Consigne 1> Selon l'article sur les faux étudiants boursiers, quelle somme les trois étudiants disent-ils obtenir facilement ?
Consigne 2> Recopiez fidèlement un passage de l'article sur les faux étudiants boursiers, en commençant aux mots « L’université face à » et en vous arrêtant après « et les examens. ».
Consigne 3> Donnez tous les prénoms d'étudiants cités dans l'article sur les faux étudiants boursiers.

Extrait à lire>
L’université face à un afflux de « faux » étudiants boursiers
Les facs sont dépassées par ces élèves uniquement motivés par la bourse, qui perturbent les cours et les examens.
L’examen de sociologie a commencé il y a moins d’une demi-heure. Par deux ou trois, en un flot continu, des étudiants quittent déjà l’amphithéâtre 4 de l’université de Perpignan. Copie blanche rendue. Ils ne sont venus que pour signer la feuille de présence et continuer à bénéficier de leur bourse. « Nous, direct, on signe on s’en va. Ici, on est payés à rien foutre. » Ilyes, Ryan, Dylan, trois compères à la démarche chaloupée, assument, débonnaires, leur stratégie de survie par temps de crise. « On a la bourse, on travaille de partout au noir, on s’en tire avec 1500 euros facile. »

Extrait des données>
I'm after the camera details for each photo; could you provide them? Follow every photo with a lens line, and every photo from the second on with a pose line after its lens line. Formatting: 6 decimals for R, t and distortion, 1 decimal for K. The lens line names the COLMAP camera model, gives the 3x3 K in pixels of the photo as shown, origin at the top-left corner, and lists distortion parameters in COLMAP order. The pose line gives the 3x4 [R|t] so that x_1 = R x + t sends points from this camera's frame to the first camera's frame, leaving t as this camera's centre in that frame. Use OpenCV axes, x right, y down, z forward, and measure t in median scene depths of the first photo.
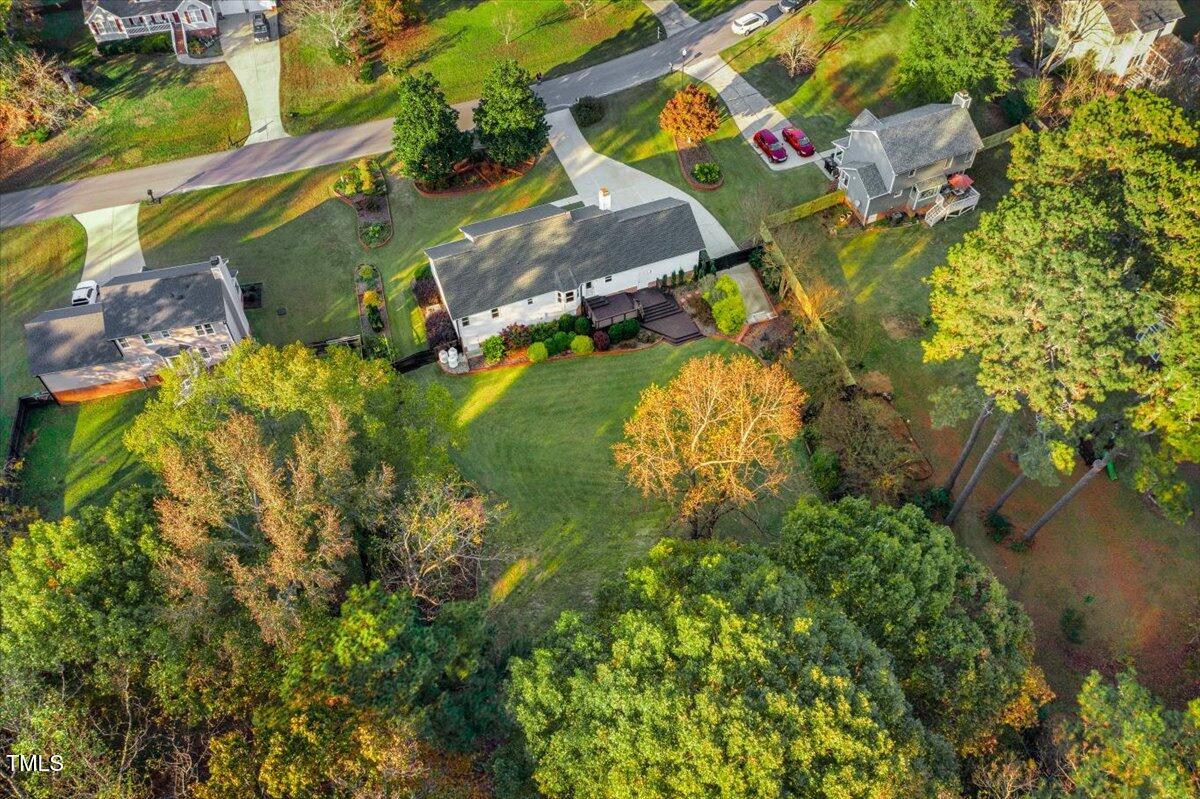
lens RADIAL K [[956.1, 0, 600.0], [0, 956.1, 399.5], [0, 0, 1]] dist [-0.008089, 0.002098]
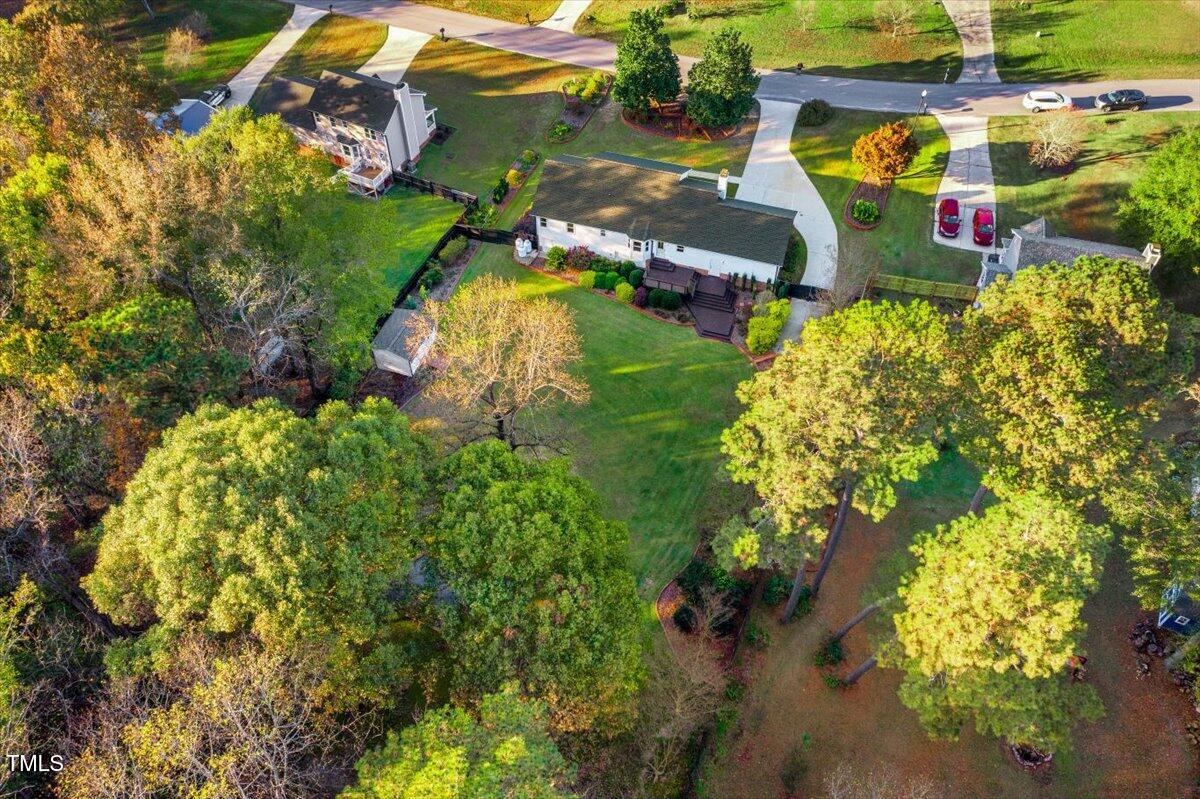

Réponse finale 1> 1500 euros.

Réponse finale 2>
L’université face à un afflux de « faux » étudiants boursiers
Les facs sont dépassées par ces élèves uniquement motivés par la bourse, qui perturbent les cours et les examens.

Réponse finale 3> Ilyes, Ryan, Dylan